[Extract to read]

Nova Scotia

Province serves Donkin mine operator with series of compliance orders, warnings

The operator of the underground coal mine in Donkin, N.S., has been reprimanded by the Department of Labour for deficiencies in equipment and procedures 10 times since late January.

Inspectors issued four orders and six warnings since limited production restarted after roof cave-in

No one was injured after a rockfall in one of the entrance tunnels at the idled underground coal mine in Donkin, N.S., over the weekend. (Tom Ayers/CBC)

The Nova Scotia government has issued four compliance orders and six warnings to the Donkin coal mine operator since January.

The underground mine in Cape Breton was shut down at the end of December after the roof caved in. It was allowed to reopen a month later, but only for limited production.

The Department of Labour has ramped up inspections since then, but it is not overly concerned by the latest reprimands.

Harold Carroll, the department's executive director of occupational health and safety, said it's no surprise that inspectors are finding infractions.

"I don't know if I'd call them routine, but as we've stated since this mine became operational a couple of years ago, it is a fairly complex underground operation with lots of moving parts," he said.

The Donkin coal mine emitted more than 76,000 tonnes of greenhouse gases in its first year of operation, and more than 151,000 tonnes last year, even though it has been idled since 2020. (Radio-Canada)

Since production restarted in a small section of the mine, the operator has been cited for deficiencies in equipment and procedures.

According to the department, it has issued to Kameron Coal:


  • Feb. 12 — requirement to follow operator's mobile equipment operating procedure.
  • Feb. 12 — requirement to have protection for crossing under beltlines.
  • Feb. 12 — requirement to properly position emergency stop along conveyor.
  • March 6 — requirement to have pullcord and guarding on conveyor system.


  • Jan. 31 — must have proper functioning for ventilation control device.
  • Feb. 12 — must have proper fire extinguisher on mobile equipment.
  • Feb. 12 — must have adequate barrier around methane drainage pipeline system.
  • March 6 — must properly use ladders.
  • March 6 — must follow fuelling procedures
  • March 6 — must have proper placement of warning signage at a conveyor loading point

Carroll said he couldn't address the specifics of the infractions.

[/Extract to read]
[Data excerpt]

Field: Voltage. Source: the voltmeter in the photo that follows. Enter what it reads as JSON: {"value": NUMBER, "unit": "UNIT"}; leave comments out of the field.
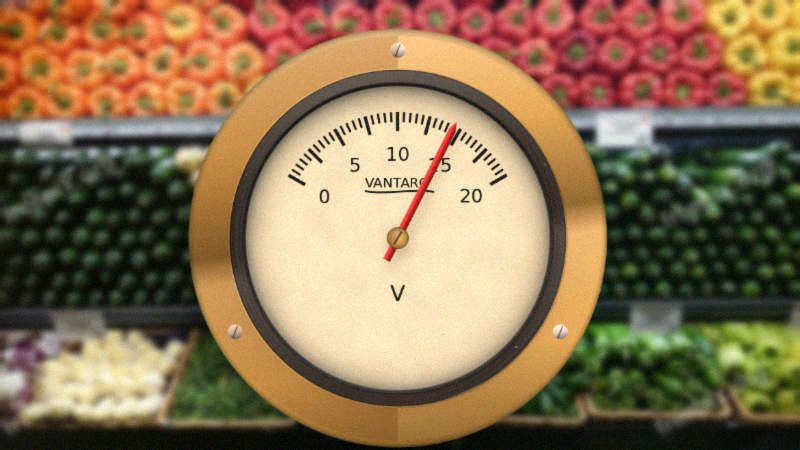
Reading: {"value": 14.5, "unit": "V"}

[/Data excerpt]

Written task 1:
Answer these questions from the article on the Donkin mine:
(a) When was the mine shut down, and what caused the shutdown?
(b) What position does Harold Carroll hold in the Department of Labour?
(c) Which operator received the citations from the department?
Written task 2:
Say whether each statement agrees with the article on the Donkin mine, and quote the words that decide it:
(a) The mine was allowed to resume full production a month after it was shut down.
(b) Carroll said he could not address the specifics of the infractions.
(c) The Department of Labour is greatly concerned by the latest reprimands.
Nothing in the listing is needed for this work.

Problem solution 1:
(a) The mine was shut down at the end of December after the roof caved in.
(b) He is the department's executive director of occupational health and safety.
(c) Kameron Coal.

Problem solution 2:
(a) No: "It was allowed to reopen a month later, but only for limited production."
(b) Yes: "Carroll said he couldn't address the specifics of the infractions."
(c) No: "but it is not overly concerned by the latest reprimands."